── PASSAGE TO READ ──

Sunday, May 14, 2006

On unveiled cruelty

As is fairly evident from the very existence of this blog, I complain about things. I can't see the point in patching things up, pretending they are wonderful, if they are fundamentally flawed. If something isn't cooked properly, what on earth is the point in eating the entire thing and only saying a few days later well, you know, it wasn't quite warm enough... If I have to queue for half an hour in a supermarket to pay for the sum total of three goods, I feel at liberty to point out the multiple errors that have led to this unnecessary delay. I've ranted about planes being late, people being self-pitying, probably somewhere I'll have mentioned in passing that the weather in this particular part of the globe isn't exactly ideal for, well, anything. Other than the umbrella industry, I suppose.
I feel compelled to make comments about the people around me; as far as I'm concerned, there is nothing wrong with sitting on a bench in a park and quietly berating all about me for a good hour. Remarking on their dress sense, their unnecessary lardiness, the manner in which they walk, the way they laugh, a particularly unfortunate haircut. Two key points: first, they never hear what I say, and second, given that I spend the majority of my existence in the same jeans and jumper, the comments are invariably to some degree describable as 'tongue in cheek'. My generalised statements about an entire group of people are just that - generalised statements, intended either for my personal amusement or to further some ridiculous argument I'll have gotten myself into.
If I've been unfortunate enough to get to know a person - in other words, I'm not making assumptions about them - then I feel justified in making remarks about said person's personality. Probably not directly to them, but rather to someone who has no connection whatsoever with that person so comments wont get back to them. If I dislike someone, I make a concerted effort to avoid them. I hate insipid remarks, fake smiles, false conversations as if I actually give a damn about their annoying life, and am fairly effective at getting the impression across to people that frankly, I just don't want to know them.
What I do NOT do is make a remark about somebody's personality that is for one, unfounded and for two, is regarding somebody I do not know. I'm not so sure why I'm so incensed by the accusation that has been laid at my door this evening - I know it came from somebody who knows the sum total of bugger all about me, and that anybody who DOES know me would never make such a remark. Am fuming.

───
── DATASET EXTRACT ──

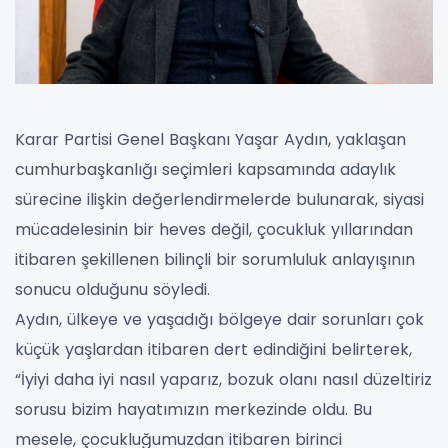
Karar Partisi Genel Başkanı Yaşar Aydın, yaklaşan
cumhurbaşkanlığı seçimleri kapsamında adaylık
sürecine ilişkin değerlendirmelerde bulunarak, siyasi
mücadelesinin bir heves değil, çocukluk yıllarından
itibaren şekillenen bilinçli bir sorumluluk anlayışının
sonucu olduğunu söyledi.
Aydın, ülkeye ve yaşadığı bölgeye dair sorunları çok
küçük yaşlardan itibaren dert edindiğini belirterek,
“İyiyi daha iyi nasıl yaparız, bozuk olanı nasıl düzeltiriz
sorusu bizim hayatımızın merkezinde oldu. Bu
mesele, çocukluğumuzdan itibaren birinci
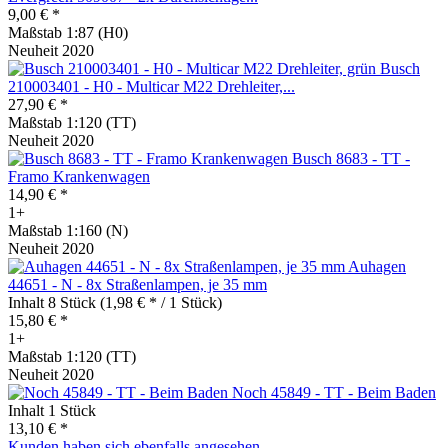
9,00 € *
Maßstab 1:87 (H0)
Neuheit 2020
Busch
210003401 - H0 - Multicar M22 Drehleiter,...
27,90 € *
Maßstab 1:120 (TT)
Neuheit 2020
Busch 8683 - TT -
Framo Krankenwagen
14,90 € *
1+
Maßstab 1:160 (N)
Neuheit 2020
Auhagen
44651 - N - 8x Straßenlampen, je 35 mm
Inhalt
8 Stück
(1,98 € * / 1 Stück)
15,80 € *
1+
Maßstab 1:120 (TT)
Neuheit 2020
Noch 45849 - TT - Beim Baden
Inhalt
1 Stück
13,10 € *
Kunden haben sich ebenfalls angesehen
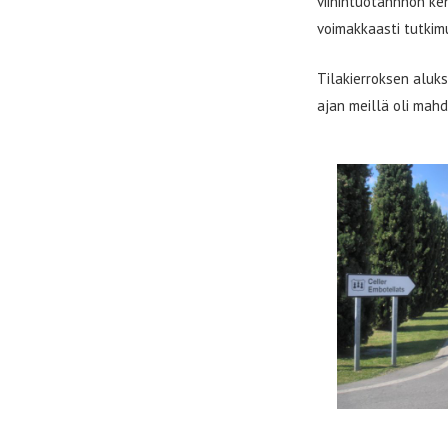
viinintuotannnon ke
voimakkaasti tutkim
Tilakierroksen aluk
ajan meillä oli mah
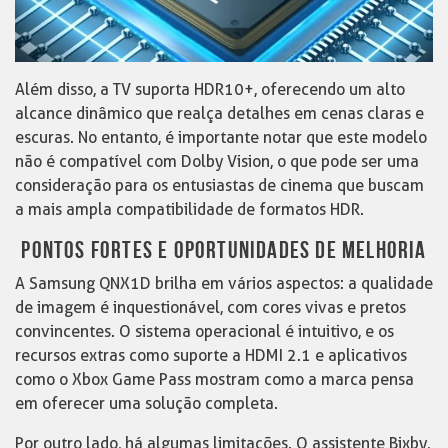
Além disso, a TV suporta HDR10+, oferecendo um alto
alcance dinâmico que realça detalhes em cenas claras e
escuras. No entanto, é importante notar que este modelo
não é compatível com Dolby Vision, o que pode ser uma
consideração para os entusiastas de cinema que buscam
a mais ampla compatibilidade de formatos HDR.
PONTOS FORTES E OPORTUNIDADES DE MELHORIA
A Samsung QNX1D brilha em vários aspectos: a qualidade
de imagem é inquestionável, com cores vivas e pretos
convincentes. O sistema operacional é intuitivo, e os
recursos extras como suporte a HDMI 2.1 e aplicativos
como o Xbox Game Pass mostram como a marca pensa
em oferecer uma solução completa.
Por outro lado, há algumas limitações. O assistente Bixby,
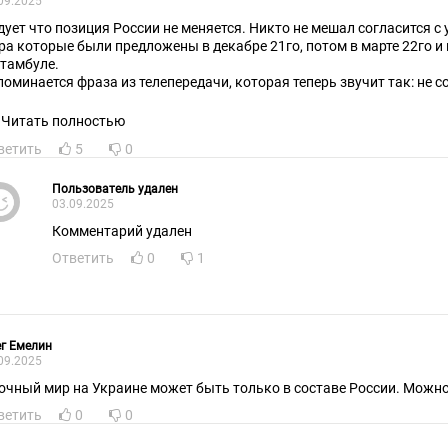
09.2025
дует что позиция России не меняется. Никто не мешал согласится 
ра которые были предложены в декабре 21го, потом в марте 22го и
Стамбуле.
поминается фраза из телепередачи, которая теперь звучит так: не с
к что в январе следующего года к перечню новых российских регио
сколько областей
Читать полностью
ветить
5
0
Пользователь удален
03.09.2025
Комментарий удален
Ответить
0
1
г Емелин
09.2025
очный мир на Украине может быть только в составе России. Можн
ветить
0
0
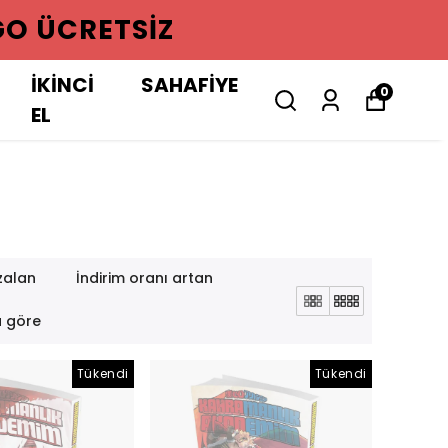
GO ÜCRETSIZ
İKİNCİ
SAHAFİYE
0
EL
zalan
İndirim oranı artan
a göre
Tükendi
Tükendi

───

## REQUIRED ACTION A
Answer these questions from the blog post:
(i) Which industry does the writer say the local weather might suit?
(ii) What is the first of the two key points about the remarks made from the park bench?
(iii) What does the writer do about someone they dislike?
## REQUIRED ACTION B
Render this sentence from the blog post in French: "If I dislike someone, I make a concerted effort to avoid them."

## ANSWER AREA A
(i) The umbrella industry.
(ii) The people being remarked on never hear what the writer says.
(iii) The writer makes a concerted effort to avoid them.

## ANSWER AREA B
Si quelqu'un me déplaît, je m'efforce délibérément de l'éviter.